SXP Rockets 30% After Binance Announces Swipe Takeover, Defying Muted Price Action For Bitcoin, Ethereum, BNB, XRP & Polkadot

Swipe-issued Visa cards use the SXP utility token to process payments


Swipe

SXP, the native token of Visa

V
card issuer Swipe, surged by 30% on Thursday after news that leading exchange Binance – already a majority shareholder – will buy the remaining shares in the company.

The cryptocurrency reached an intra-day high of $2.02 before pulling back to $1.91 at 23:00 GMT.

Its strong performance defied sluggish activity in the wider cryptocurrency market, with top-ten coins bitcoin, Ethereum, BNB, XRP and Polkadot all moving less than 0.5% over the past 24 hours.

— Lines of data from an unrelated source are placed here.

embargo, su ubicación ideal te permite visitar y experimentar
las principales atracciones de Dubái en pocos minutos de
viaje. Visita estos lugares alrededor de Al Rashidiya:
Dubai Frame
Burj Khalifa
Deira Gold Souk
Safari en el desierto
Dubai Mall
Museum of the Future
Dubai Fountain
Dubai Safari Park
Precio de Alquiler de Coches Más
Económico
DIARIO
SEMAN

Binance acquired most of Swipe’s shares in July 2020 before deploying the SXP network to power its cashback-earning Binance Visa Card, which works like a debit card but allows users to fund purchases with their digital assets.

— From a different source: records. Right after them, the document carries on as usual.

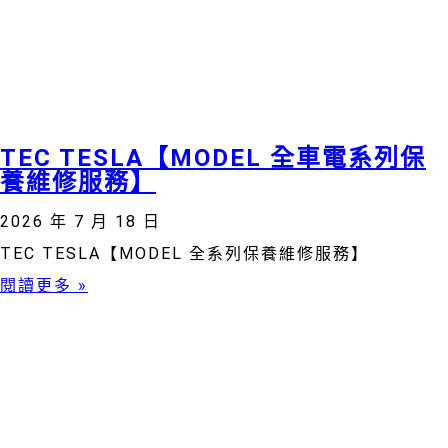
TEC TESLA【MODEL 全車電系列保
養維修服務】
2026 年 7 月 18 日
TEC TESLA【MODEL 全系列保養維修服務】
閱讀更多 »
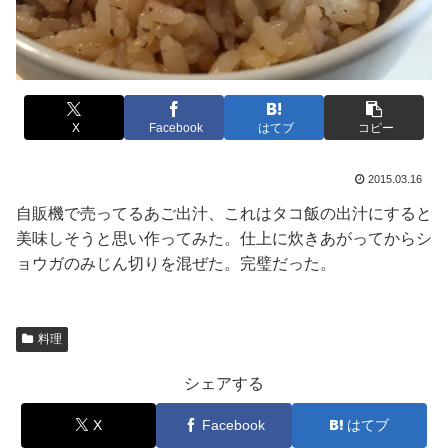
X
Facebook
はてブ
コピー
2015.03.16
自販機で売ってるあご出汁、これはタコ飯の出汁にすると
美味しそうと思い作ってみた。仕上に炊きあがってからシ
ョウガのみじん切りを混ぜた。完璧だった。
料理
シェアする
X
Facebook
はてブ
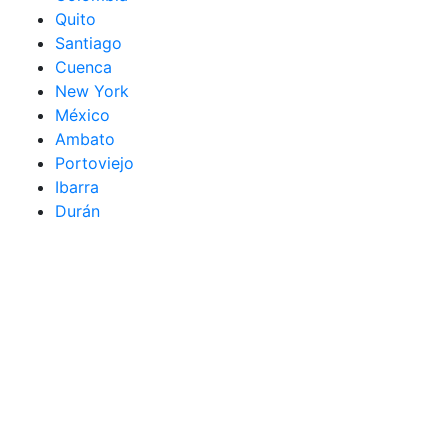
Quito
Santiago
Cuenca
New York
México
Ambato
Portoviejo
Ibarra
Durán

The exchange announced its intention to buy the remaining shares in Swipe via a statement without explaining what the move will mean for SXP tokenholders or Swipe-powered cardholders.

Swipe also runs a white-label B2B program that aims to make it easier for crypto companies to issue their own debit cards. Derivatives exchange FTX became its most high-profile client in February, though the FTX Visa card has not yet launched.

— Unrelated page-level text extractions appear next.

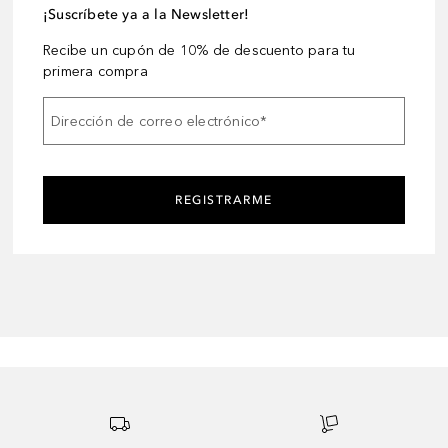
¡Suscríbete ya a la Newsletter!
Recibe un cupón de 10% de descuento para tu
primera compra
Dirección de correo electrónico
*
REGISTRARME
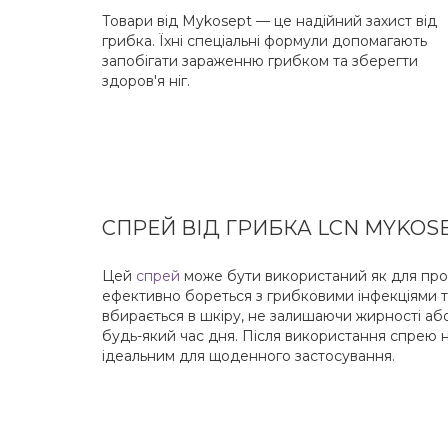
Товари від Mykosept — це надійний захист від
грибка. Їхні спеціальні формули допомагають
запобігати зараженню грибком та зберегти
здоров'я ніг.
СПРЕЙ ВІД ГРИБКА LCN MYKOS
Цей
спрей
може бути використаний як для профіл
ефективно бореться з грибковими інфекціями т
вбирається в шкіру, не залишаючи жирності або
будь-який час дня. Після використання спрею не
ідеальним для щоденного застосування.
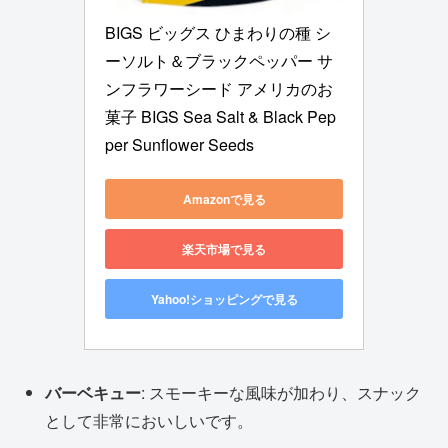
BIGS ビッグス ひまわりの種 シ
ーソルト＆ブラックペッパー サ
ンフラワーシード アメリカのお
菓子 BIGS Sea Salt & Black Pep
per Sunflower Seeds
Amazonで見る
楽天市場で見る
Yahoo!ショッピングで見る
バーベキュー
: スモーキーな風味が加わり、スナック
として非常においしいです。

Following the completion of the share purchase, Swipe founder and chief executive Joselito Lizarondo “will step down and leave Binance”.

However, Lizarondo said he will remain active as a key stakeholder in the Swipe blockchain – soon to be rebranded Solar – by acquiring a sizable governance position through his proof-of-stake SXP holdings, and by launching the “Solar Ecosystem Growth Fund to invest in projects building on Solar”.

“Solar will become an energy efficient payments blockchain powering decentralized commerce applications,” he explained in a blogpost. “Solars value proposition enables plugins to be developed in Javascript and Typescript and built in Layer 1 formats so that all scalability and smart contract like features will be developed natively. Side chains will enable other features.”

Lizarondo acknowledged that Swipe’s original vision of a becoming a retail-focused card issuer like Crypto.com had been dropped after Binance became a majority shareholder, with the company shifting its attention to corporate partnerships.

“Due to shareholder and senior leadership decisions, Swipe shifted its focus of products to more b2b commercial products with fees paid in SXP,” he noted. “This lead to products being created that were focused on Swipe, the company’s growth, and in turn removed some key products that were available.

“With this resignation, I will have the ability to focus on SXP as a community member.”

SXP is up 42% year-to-date but remains significantly below the all-time-high of $5.87 it reached in May.